» EXERCISE OBJECTIVE
Write out, word for word, every line in the data below from the one containing "right elbow: (403, 275)" to the one containing "right hip: (204, 330)", both of them included.

» LISTED ENTRIES
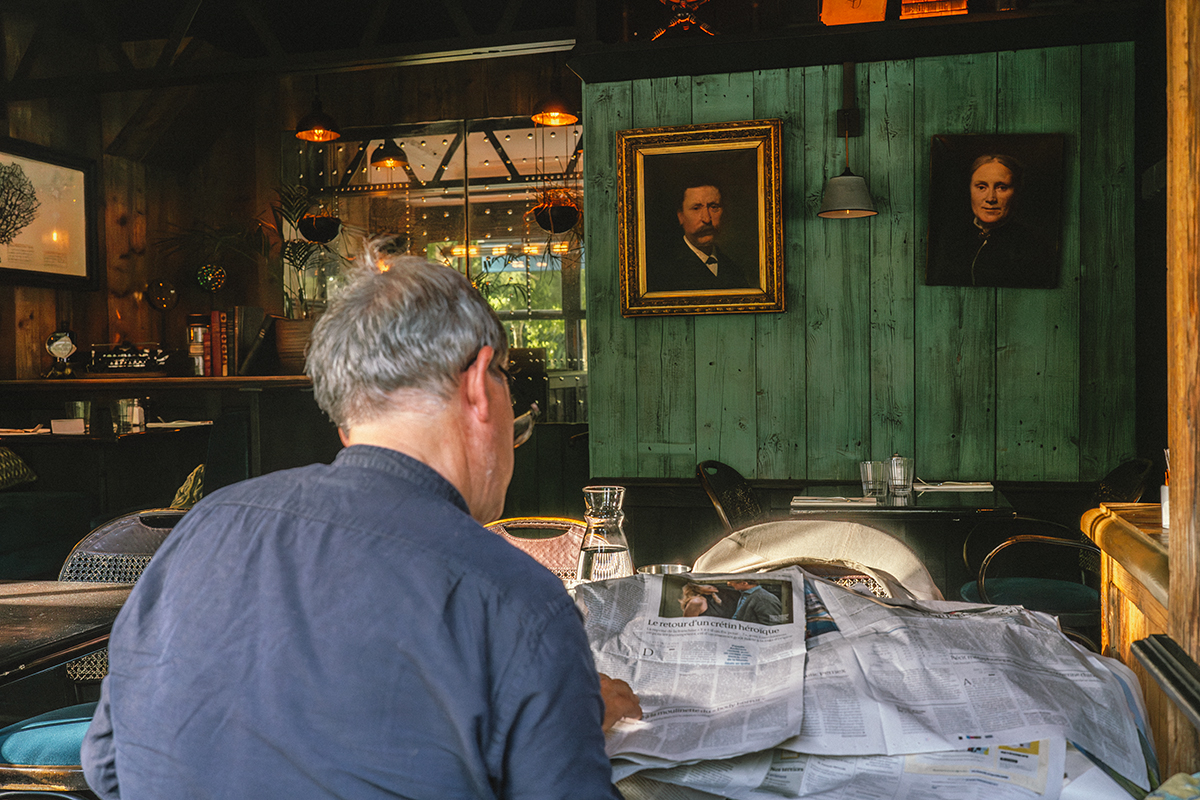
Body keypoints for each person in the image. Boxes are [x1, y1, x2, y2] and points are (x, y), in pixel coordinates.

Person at [81, 235, 640, 799]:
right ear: (478, 383)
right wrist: (559, 721)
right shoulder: (519, 601)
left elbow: (108, 768)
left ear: (348, 419)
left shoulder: (204, 526)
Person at [926, 153, 1059, 289]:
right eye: (981, 187)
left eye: (1001, 187)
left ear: (1017, 192)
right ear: (970, 190)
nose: (990, 198)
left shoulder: (1034, 247)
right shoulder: (949, 241)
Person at [646, 180, 756, 292]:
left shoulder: (734, 270)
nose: (707, 219)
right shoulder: (661, 271)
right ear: (680, 216)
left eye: (714, 207)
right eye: (696, 208)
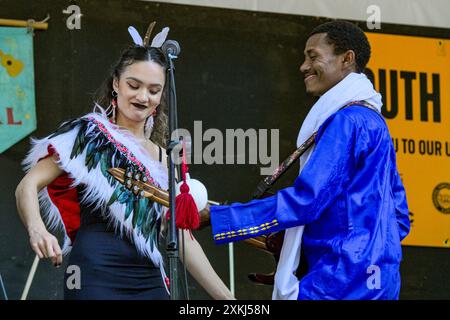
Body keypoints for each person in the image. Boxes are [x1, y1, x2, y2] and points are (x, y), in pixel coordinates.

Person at [15, 25, 234, 300]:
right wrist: (37, 229)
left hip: (149, 277)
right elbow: (27, 185)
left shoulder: (165, 159)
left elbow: (183, 240)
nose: (143, 97)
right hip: (95, 274)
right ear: (116, 84)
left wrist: (230, 301)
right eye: (134, 85)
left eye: (154, 90)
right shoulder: (87, 134)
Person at [204, 20, 410, 300]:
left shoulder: (346, 122)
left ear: (347, 59)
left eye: (313, 56)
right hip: (382, 281)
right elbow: (399, 218)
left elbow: (307, 201)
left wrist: (218, 219)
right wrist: (367, 248)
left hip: (339, 280)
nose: (303, 66)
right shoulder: (374, 122)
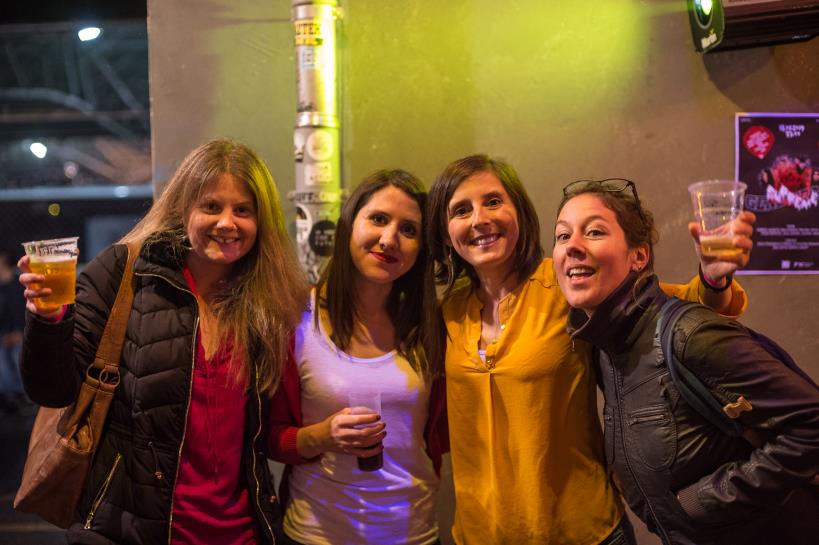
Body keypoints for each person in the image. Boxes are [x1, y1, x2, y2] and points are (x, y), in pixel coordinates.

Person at [425, 155, 754, 545]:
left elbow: (680, 304)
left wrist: (714, 280)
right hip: (477, 536)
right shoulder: (447, 309)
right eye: (461, 210)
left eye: (493, 202)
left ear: (519, 213)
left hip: (584, 532)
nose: (480, 219)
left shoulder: (565, 283)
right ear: (445, 233)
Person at [18, 139, 309, 545]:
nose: (227, 222)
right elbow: (52, 390)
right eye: (212, 206)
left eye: (243, 210)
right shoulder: (124, 272)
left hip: (241, 533)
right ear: (184, 208)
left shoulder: (267, 301)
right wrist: (49, 320)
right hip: (136, 532)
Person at [554, 179, 819, 545]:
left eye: (594, 231)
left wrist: (703, 501)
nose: (572, 246)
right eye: (562, 236)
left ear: (639, 256)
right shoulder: (606, 350)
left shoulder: (689, 334)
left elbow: (812, 423)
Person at [268, 170, 448, 545]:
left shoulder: (431, 326)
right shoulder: (297, 317)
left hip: (411, 533)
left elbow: (445, 434)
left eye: (409, 230)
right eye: (378, 219)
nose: (389, 239)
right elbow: (266, 436)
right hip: (315, 534)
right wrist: (321, 436)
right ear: (349, 225)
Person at [0, 251, 25, 414]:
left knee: (19, 355)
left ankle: (24, 396)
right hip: (4, 334)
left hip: (22, 332)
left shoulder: (20, 285)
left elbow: (25, 313)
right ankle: (9, 397)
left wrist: (20, 333)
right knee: (2, 358)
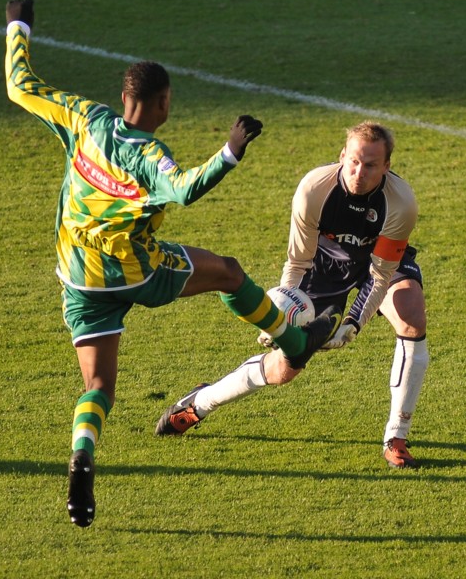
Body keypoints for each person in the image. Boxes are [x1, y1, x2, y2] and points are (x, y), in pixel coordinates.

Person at [3, 0, 342, 527]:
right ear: (163, 103)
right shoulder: (149, 156)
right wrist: (229, 151)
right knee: (227, 272)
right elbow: (184, 190)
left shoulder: (84, 117)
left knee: (97, 388)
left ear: (123, 97)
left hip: (78, 277)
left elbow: (20, 86)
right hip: (138, 271)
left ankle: (83, 453)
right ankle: (297, 341)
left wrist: (17, 27)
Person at [155, 121, 429, 469]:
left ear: (387, 166)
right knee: (286, 370)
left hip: (376, 265)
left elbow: (380, 274)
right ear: (343, 155)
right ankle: (201, 402)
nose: (360, 171)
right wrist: (277, 318)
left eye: (372, 165)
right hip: (322, 272)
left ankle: (396, 437)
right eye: (355, 161)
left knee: (410, 314)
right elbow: (297, 263)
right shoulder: (314, 189)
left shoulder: (401, 203)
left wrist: (353, 323)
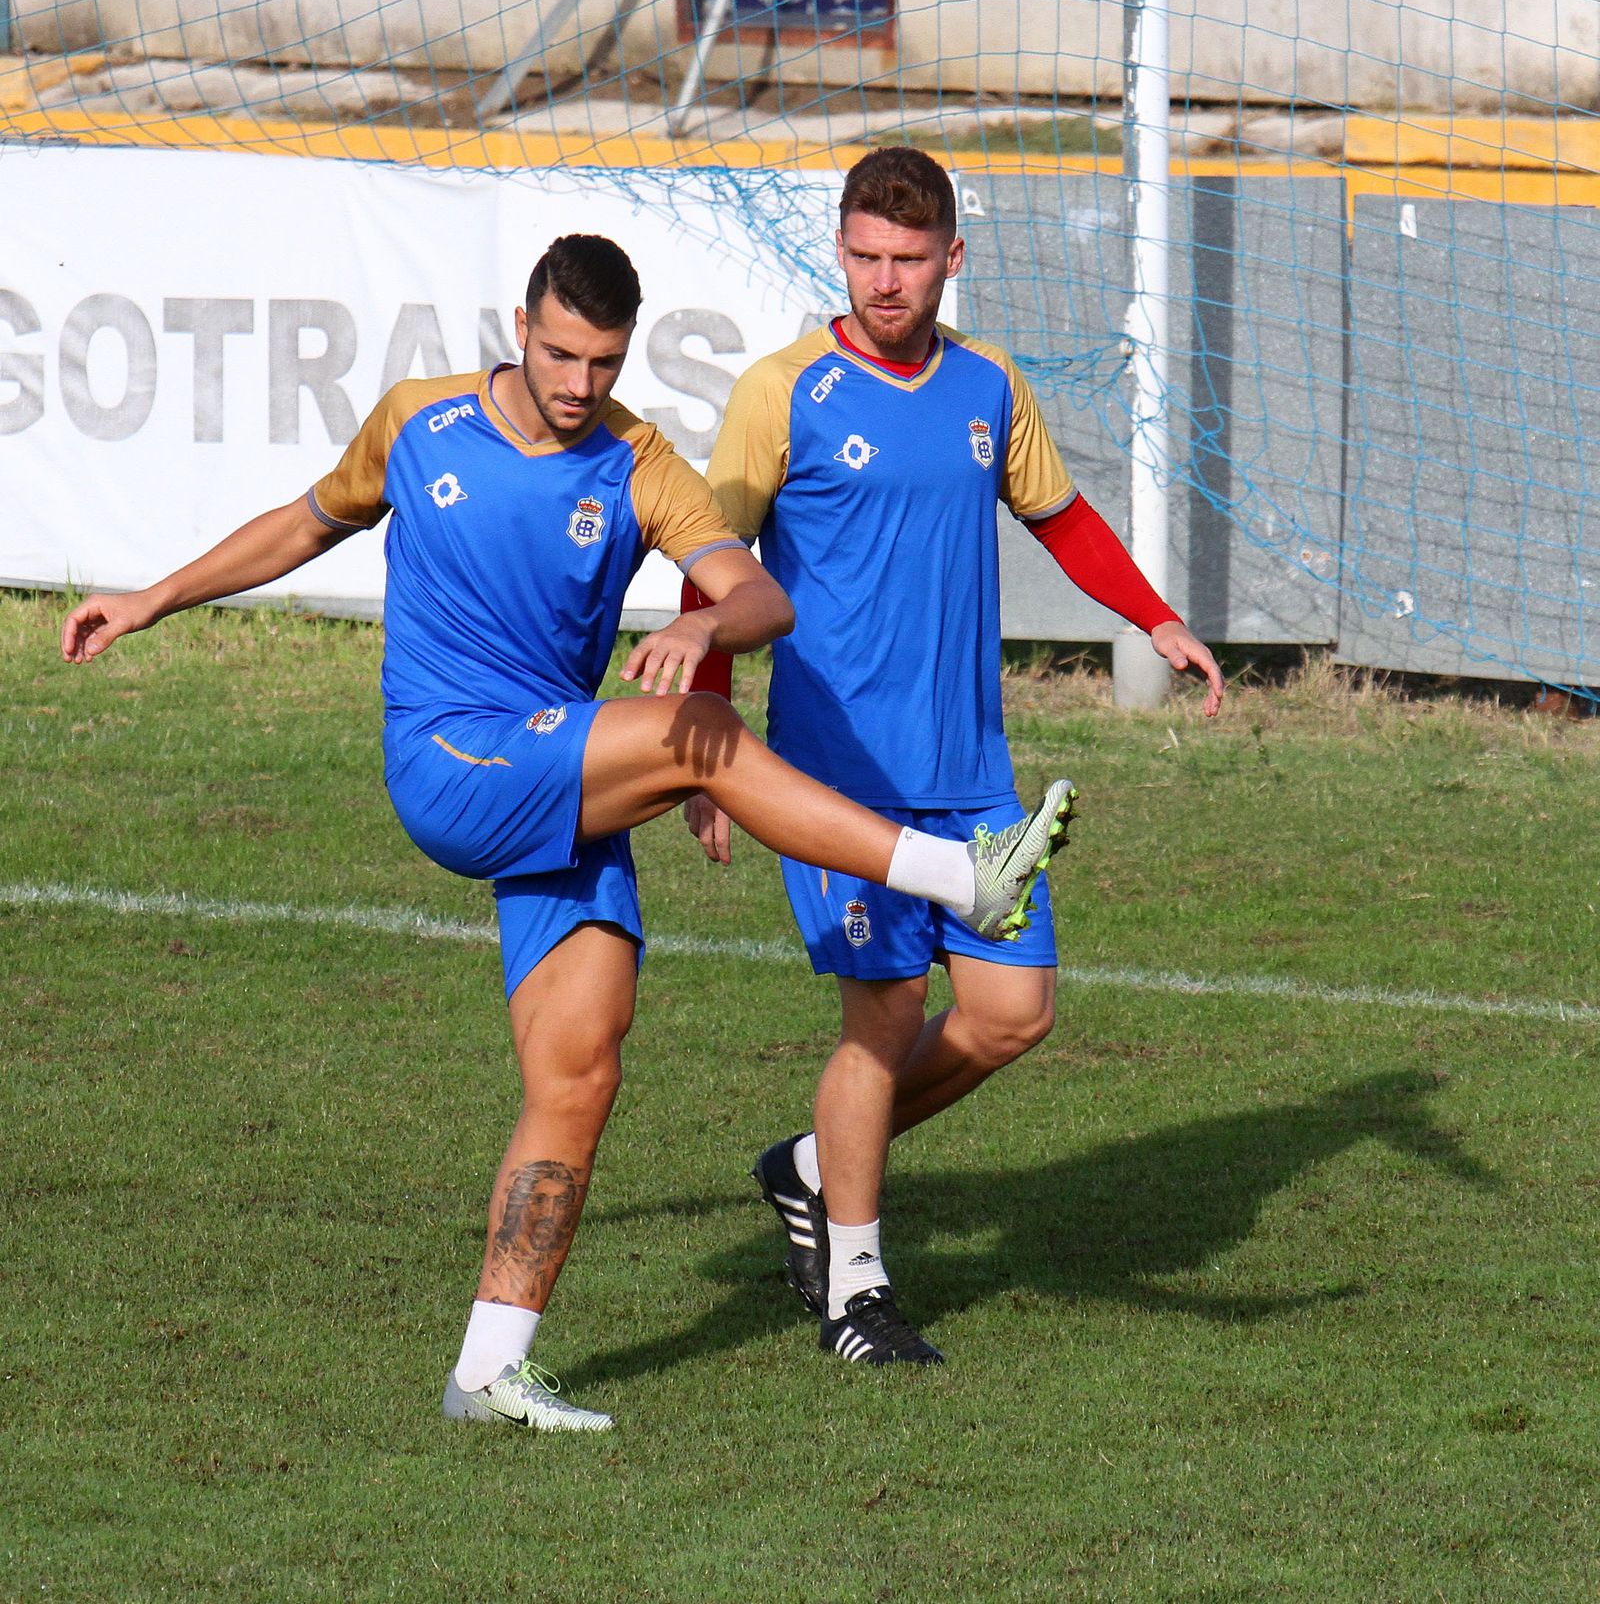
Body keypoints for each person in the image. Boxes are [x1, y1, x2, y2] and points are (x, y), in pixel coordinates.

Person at [61, 233, 1077, 1430]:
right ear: (519, 325)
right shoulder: (419, 422)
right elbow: (304, 523)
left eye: (601, 361)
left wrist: (707, 630)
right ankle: (959, 876)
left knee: (580, 1069)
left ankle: (489, 1369)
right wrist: (151, 597)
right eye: (559, 353)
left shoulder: (636, 461)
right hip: (455, 757)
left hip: (560, 780)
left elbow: (757, 591)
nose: (577, 382)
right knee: (686, 738)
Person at [684, 150, 1225, 1366]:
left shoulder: (988, 384)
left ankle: (817, 1164)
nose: (884, 282)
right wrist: (705, 746)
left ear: (950, 260)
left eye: (908, 261)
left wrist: (1154, 617)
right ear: (841, 249)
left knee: (1012, 1013)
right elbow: (712, 570)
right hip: (836, 782)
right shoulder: (785, 390)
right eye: (865, 257)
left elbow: (1063, 517)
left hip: (971, 775)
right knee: (885, 1014)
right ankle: (856, 1292)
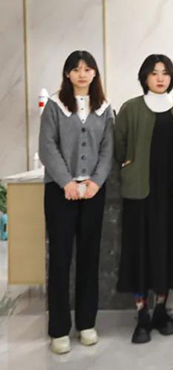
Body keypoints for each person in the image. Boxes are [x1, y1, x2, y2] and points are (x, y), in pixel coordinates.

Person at [39, 50, 114, 354]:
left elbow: (108, 149)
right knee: (60, 259)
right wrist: (67, 183)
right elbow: (48, 147)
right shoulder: (55, 106)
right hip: (61, 192)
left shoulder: (105, 108)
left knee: (89, 256)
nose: (82, 74)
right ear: (67, 74)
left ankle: (86, 323)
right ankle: (58, 329)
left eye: (87, 69)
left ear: (95, 73)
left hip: (93, 191)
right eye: (76, 69)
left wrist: (95, 181)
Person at [115, 54, 173, 344]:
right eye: (154, 73)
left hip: (171, 193)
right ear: (145, 76)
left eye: (165, 73)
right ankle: (141, 313)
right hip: (140, 193)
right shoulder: (131, 108)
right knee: (140, 251)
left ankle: (161, 310)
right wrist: (130, 167)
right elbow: (119, 145)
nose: (160, 78)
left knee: (165, 250)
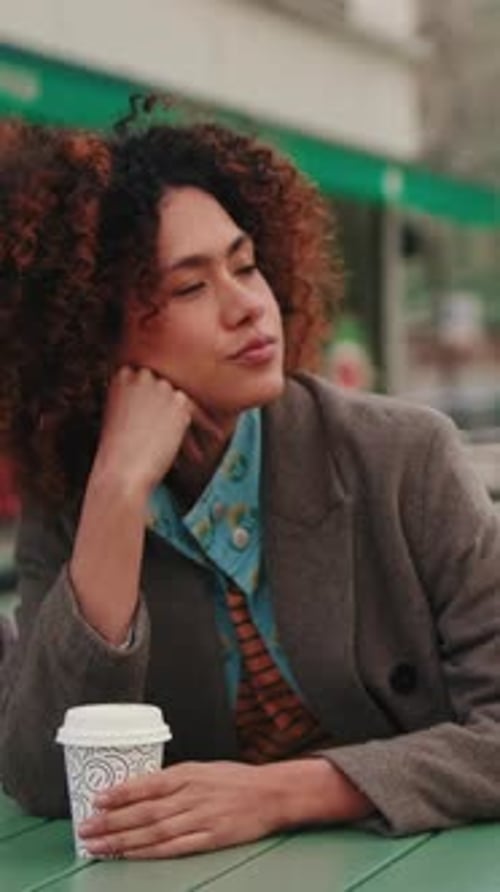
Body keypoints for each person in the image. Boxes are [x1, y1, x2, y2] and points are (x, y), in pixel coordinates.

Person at [1, 99, 500, 861]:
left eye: (245, 264)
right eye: (191, 287)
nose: (249, 307)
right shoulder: (75, 504)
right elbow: (43, 779)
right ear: (91, 332)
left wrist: (284, 793)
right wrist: (115, 495)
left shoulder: (403, 458)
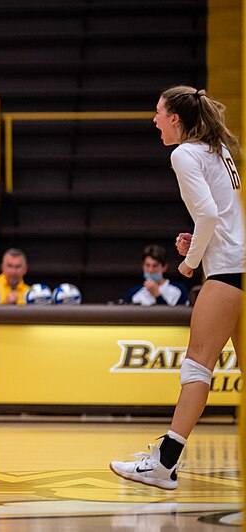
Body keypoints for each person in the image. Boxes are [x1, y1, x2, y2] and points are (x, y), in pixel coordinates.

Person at [110, 86, 244, 490]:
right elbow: (220, 217)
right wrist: (198, 245)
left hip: (227, 273)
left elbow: (207, 213)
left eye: (158, 113)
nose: (154, 120)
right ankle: (164, 459)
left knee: (197, 366)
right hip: (239, 266)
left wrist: (188, 262)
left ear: (175, 120)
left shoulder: (183, 153)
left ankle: (164, 463)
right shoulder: (217, 150)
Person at [123, 244, 188, 306]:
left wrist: (157, 295)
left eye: (155, 266)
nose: (150, 270)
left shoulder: (178, 291)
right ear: (143, 266)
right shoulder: (133, 293)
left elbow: (174, 316)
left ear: (164, 267)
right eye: (147, 265)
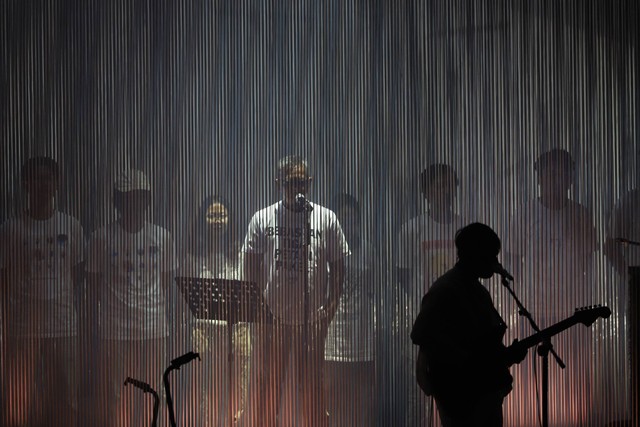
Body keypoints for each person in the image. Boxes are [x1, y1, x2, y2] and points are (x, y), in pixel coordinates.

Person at [242, 155, 349, 427]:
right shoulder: (263, 217)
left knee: (313, 387)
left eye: (303, 183)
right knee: (269, 385)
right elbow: (250, 267)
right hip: (273, 319)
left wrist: (330, 310)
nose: (299, 189)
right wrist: (260, 313)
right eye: (292, 183)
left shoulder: (325, 218)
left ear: (311, 182)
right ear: (279, 183)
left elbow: (338, 268)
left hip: (311, 319)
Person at [506, 148, 597, 426]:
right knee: (529, 374)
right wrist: (520, 297)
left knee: (573, 374)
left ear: (571, 177)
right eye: (550, 172)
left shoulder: (580, 214)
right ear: (540, 177)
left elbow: (588, 258)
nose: (556, 178)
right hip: (534, 309)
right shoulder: (525, 213)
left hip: (571, 311)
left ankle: (572, 419)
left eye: (562, 172)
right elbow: (511, 257)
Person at [411, 222, 527, 427]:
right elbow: (422, 336)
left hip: (478, 393)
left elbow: (483, 346)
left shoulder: (475, 290)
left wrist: (503, 357)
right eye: (491, 254)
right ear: (476, 254)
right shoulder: (446, 290)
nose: (495, 261)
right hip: (462, 399)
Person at [86, 170, 178, 427]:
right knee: (117, 393)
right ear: (118, 201)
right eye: (128, 198)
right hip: (115, 327)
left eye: (140, 197)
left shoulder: (162, 236)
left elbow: (167, 282)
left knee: (152, 391)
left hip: (153, 325)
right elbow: (92, 286)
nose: (134, 203)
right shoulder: (102, 237)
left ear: (147, 201)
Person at [0, 157, 85, 427]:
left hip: (63, 324)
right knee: (20, 401)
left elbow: (77, 274)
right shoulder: (10, 229)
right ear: (25, 185)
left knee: (67, 398)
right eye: (36, 179)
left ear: (57, 184)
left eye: (48, 179)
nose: (42, 184)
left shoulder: (71, 226)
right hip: (23, 326)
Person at [396, 163, 468, 425]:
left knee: (457, 398)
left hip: (459, 326)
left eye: (450, 184)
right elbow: (403, 275)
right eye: (439, 185)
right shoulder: (412, 229)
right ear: (426, 191)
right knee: (419, 397)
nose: (446, 190)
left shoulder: (464, 229)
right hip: (424, 322)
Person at [178, 195, 251, 425]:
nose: (218, 220)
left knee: (238, 383)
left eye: (222, 215)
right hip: (204, 330)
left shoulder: (240, 253)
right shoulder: (192, 256)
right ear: (203, 219)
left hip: (235, 329)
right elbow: (186, 297)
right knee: (204, 385)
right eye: (212, 215)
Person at [323, 194, 376, 426]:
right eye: (343, 220)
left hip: (361, 338)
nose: (348, 225)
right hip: (333, 338)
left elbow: (373, 290)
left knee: (361, 396)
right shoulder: (325, 251)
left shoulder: (368, 250)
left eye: (352, 219)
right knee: (332, 397)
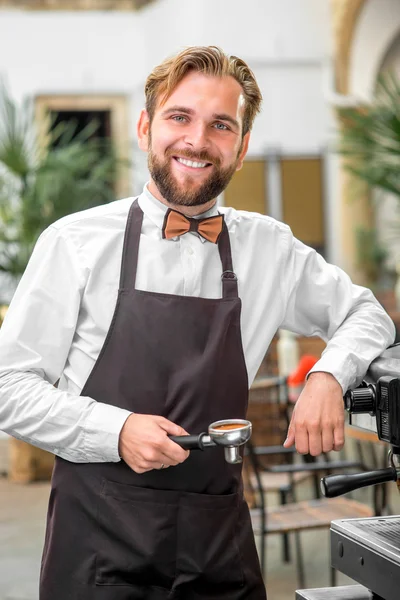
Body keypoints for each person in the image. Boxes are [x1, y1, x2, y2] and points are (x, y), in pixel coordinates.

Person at [0, 46, 395, 599]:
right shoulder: (74, 242)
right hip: (97, 548)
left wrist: (329, 375)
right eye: (179, 117)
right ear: (145, 127)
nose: (197, 140)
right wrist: (114, 431)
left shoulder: (268, 248)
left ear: (241, 146)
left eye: (221, 125)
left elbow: (365, 313)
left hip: (219, 547)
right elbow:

» REPLY TO THE EXERCISE
right elbow: (403, 275)
right eye: (439, 185)
right shoulder: (412, 229)
right ear: (426, 191)
right knee: (419, 397)
nose: (446, 190)
left shoulder: (464, 229)
right hip: (424, 322)
Person at [178, 195, 251, 425]:
nose: (218, 220)
left knee: (238, 383)
left eye: (222, 215)
right hip: (204, 330)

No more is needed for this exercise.